More Plastic Than Fish In The Sea By 2050Reading time: 2 minutes
A recent report by the World Economic Forum estimates that the ocean will hold more plastic than fish (by weight) by the year 2050 under a business-as-usual scenario.
Every year at least 8 million tonnes of plastic find it’s way into our oceans. This is the equivalent to one rubbish truck filled to the brim with plastic dumped into the oceans every minute. Current research estimates that there is over 150 million tonnes of plastic in the ocean today.
The future is not looking too promising either. The global production of plastic is expected to double within the next 20 years and almost quadruple by the year 2050. This is particularly worrying considering we have already seen the global production of plastic increase by 20 times since 1964. This expansion in global industry is expected to greatly influence the proportion of plastic deposited in the ocean; plastic deposition into the ocean is expected to increase at a rate of 4.8% each year until 2025 and at a rate of 3% from 2025 to 2050.

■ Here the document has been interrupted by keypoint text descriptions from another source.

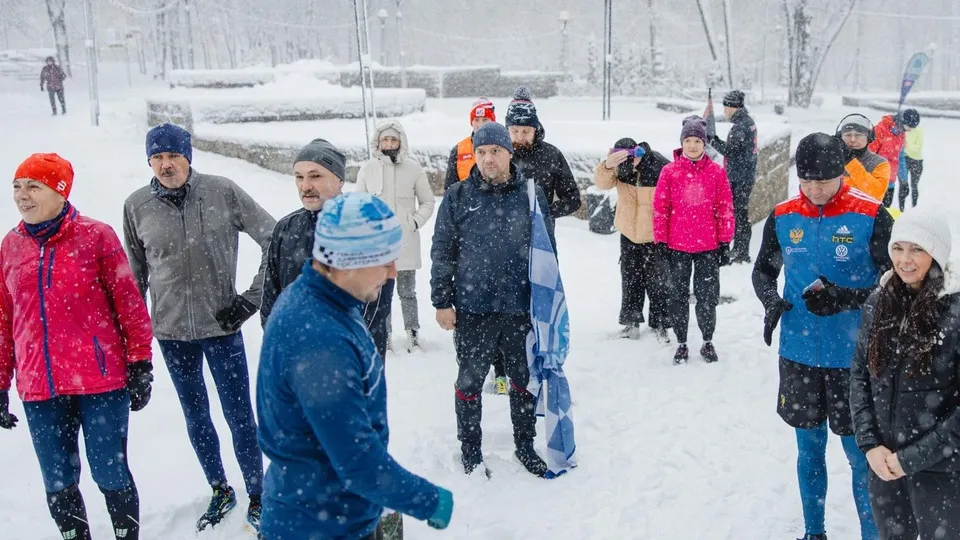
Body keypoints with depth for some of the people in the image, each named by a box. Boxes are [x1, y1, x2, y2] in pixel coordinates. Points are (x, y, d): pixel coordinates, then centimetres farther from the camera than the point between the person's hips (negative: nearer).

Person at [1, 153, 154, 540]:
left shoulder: (96, 236, -5)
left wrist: (140, 366, -4)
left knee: (110, 475, 6)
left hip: (101, 382, -4)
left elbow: (129, 303, -3)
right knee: (58, 485, 12)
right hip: (39, 391, 4)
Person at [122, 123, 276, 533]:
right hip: (171, 331, 3)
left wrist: (251, 298, -7)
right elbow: (136, 273, 9)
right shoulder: (136, 206, -3)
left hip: (221, 326, -3)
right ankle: (220, 491, 37)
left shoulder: (223, 192, -11)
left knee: (239, 415, 5)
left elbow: (274, 241, -6)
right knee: (195, 416, 17)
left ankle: (257, 497, 23)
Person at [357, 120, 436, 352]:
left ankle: (413, 333, 20)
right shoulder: (367, 170, -1)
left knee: (407, 292, 8)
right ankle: (384, 335, 19)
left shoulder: (413, 168, -3)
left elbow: (427, 202, 8)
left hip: (406, 242, -1)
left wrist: (415, 222, -4)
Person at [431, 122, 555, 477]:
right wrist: (442, 302, -2)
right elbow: (442, 252, 1)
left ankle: (525, 445, 32)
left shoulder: (532, 194, 0)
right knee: (470, 381, 12)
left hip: (521, 307, 1)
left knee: (524, 380, 14)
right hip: (472, 308, -1)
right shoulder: (458, 197, -2)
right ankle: (470, 449, 29)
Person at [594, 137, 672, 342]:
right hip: (629, 234, 4)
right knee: (630, 280, 13)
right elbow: (602, 182, -21)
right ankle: (631, 321, 25)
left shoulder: (661, 168, -22)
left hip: (655, 236, -4)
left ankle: (660, 324, 18)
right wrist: (607, 165, -41)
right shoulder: (619, 165, -8)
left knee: (658, 282, 6)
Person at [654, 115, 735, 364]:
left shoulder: (717, 172, -1)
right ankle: (681, 343, 23)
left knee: (707, 297, 7)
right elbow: (660, 208, 0)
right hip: (677, 247, 0)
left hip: (708, 246, 0)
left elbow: (725, 209, 3)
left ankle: (708, 342, 26)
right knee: (680, 296, 10)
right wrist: (660, 241, -2)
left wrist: (725, 242, 2)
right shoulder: (669, 171, -3)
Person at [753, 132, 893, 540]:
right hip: (798, 355, 3)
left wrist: (847, 297, -23)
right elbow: (763, 271, 12)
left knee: (859, 452, 5)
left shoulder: (871, 216, -10)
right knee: (809, 448, 16)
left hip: (853, 357, -3)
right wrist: (771, 301, -9)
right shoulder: (782, 217, 0)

The claim for more plastic than fish by weight by 2050 works on the perhaps opportunistic assumption that the current total mass of all the fish in the sea is around 1,000 million tonnes and that this number won’t significantly fluctuate in the next three to four decades. If this holds true the oceans are expected to contain 1 tonne of plastic for every 3 tonnes of fish by 2025. If the trend continues the ratio of plastic to fish in 2050 will be roughly one to one with a slight edge in favour of plastic.